Could you return every line of the listing below word for word, omitting the pictures?

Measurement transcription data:
- - - -

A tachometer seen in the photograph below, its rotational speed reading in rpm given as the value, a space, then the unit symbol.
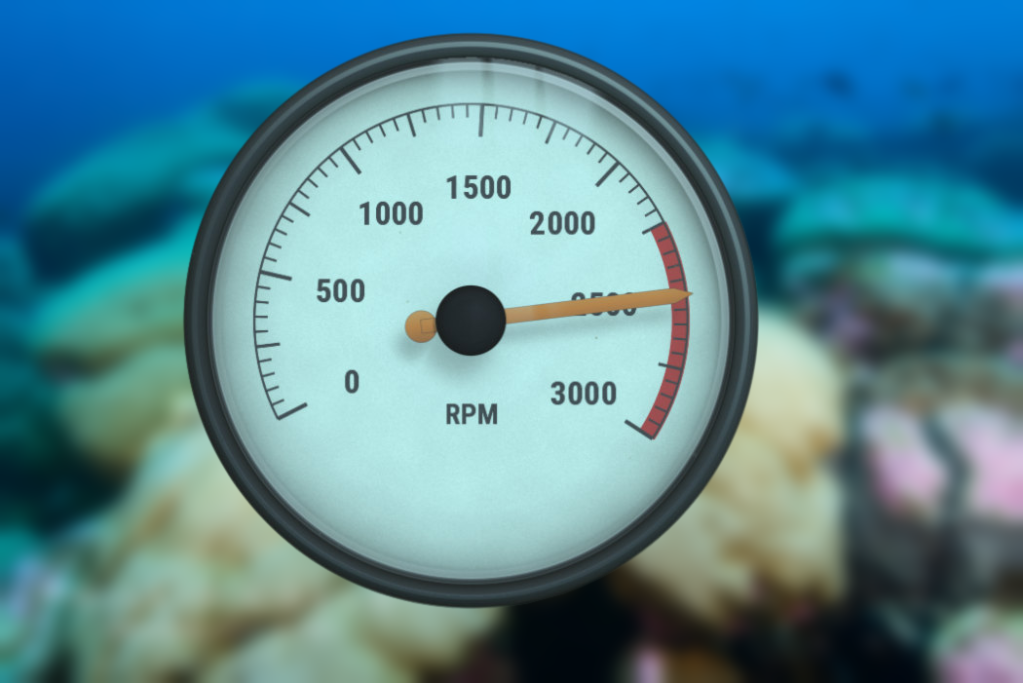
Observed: 2500 rpm
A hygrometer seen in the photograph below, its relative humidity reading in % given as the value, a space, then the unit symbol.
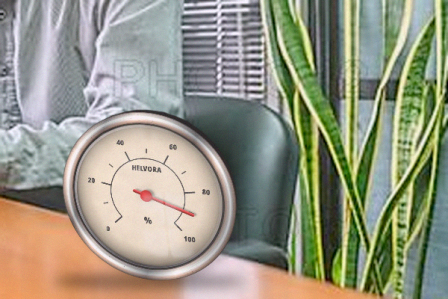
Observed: 90 %
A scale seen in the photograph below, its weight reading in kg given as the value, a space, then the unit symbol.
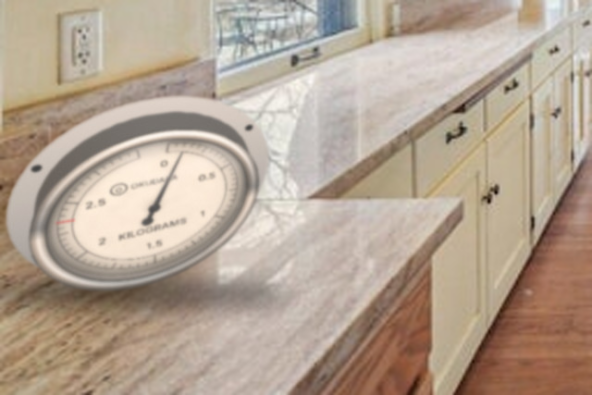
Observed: 0.1 kg
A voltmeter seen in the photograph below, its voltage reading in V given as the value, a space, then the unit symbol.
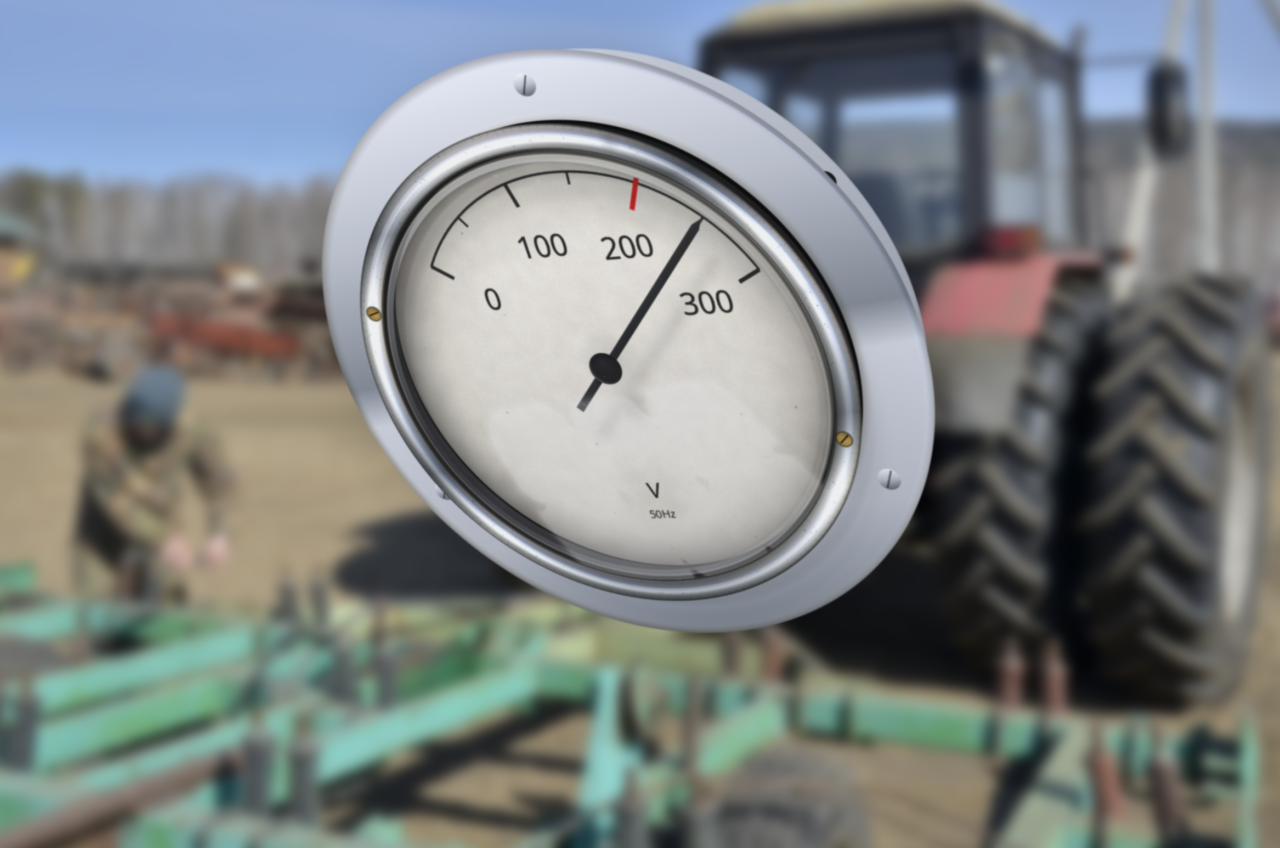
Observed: 250 V
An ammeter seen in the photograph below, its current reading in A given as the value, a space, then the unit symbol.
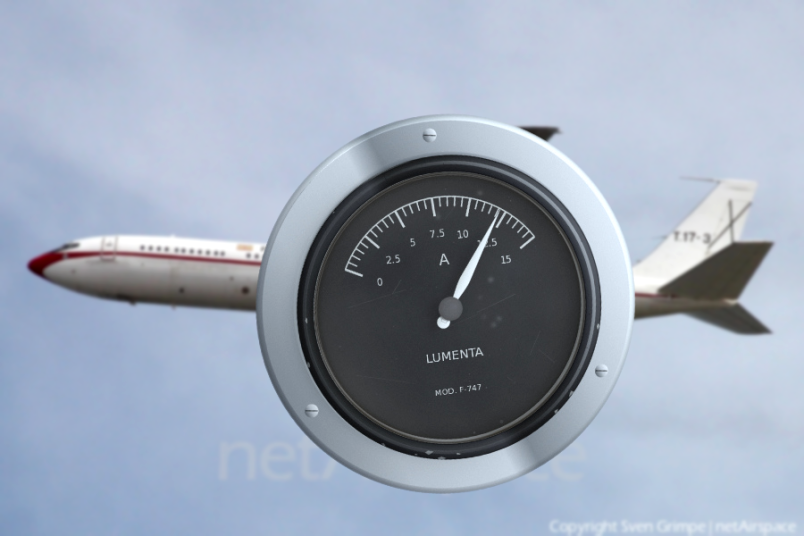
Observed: 12 A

- - - -

* **RESULT FOR THIS TASK**
A tachometer seen in the photograph below, its rotational speed reading in rpm given as the value, a space, then the unit symbol.
Observed: 2500 rpm
A hygrometer seen in the photograph below, its relative humidity reading in % given as the value, a space, then the unit symbol.
Observed: 90 %
A scale seen in the photograph below, its weight reading in kg given as the value, a space, then the unit symbol.
Observed: 0.1 kg
A voltmeter seen in the photograph below, its voltage reading in V given as the value, a space, then the unit symbol.
Observed: 250 V
An ammeter seen in the photograph below, its current reading in A given as the value, a space, then the unit symbol.
Observed: 12 A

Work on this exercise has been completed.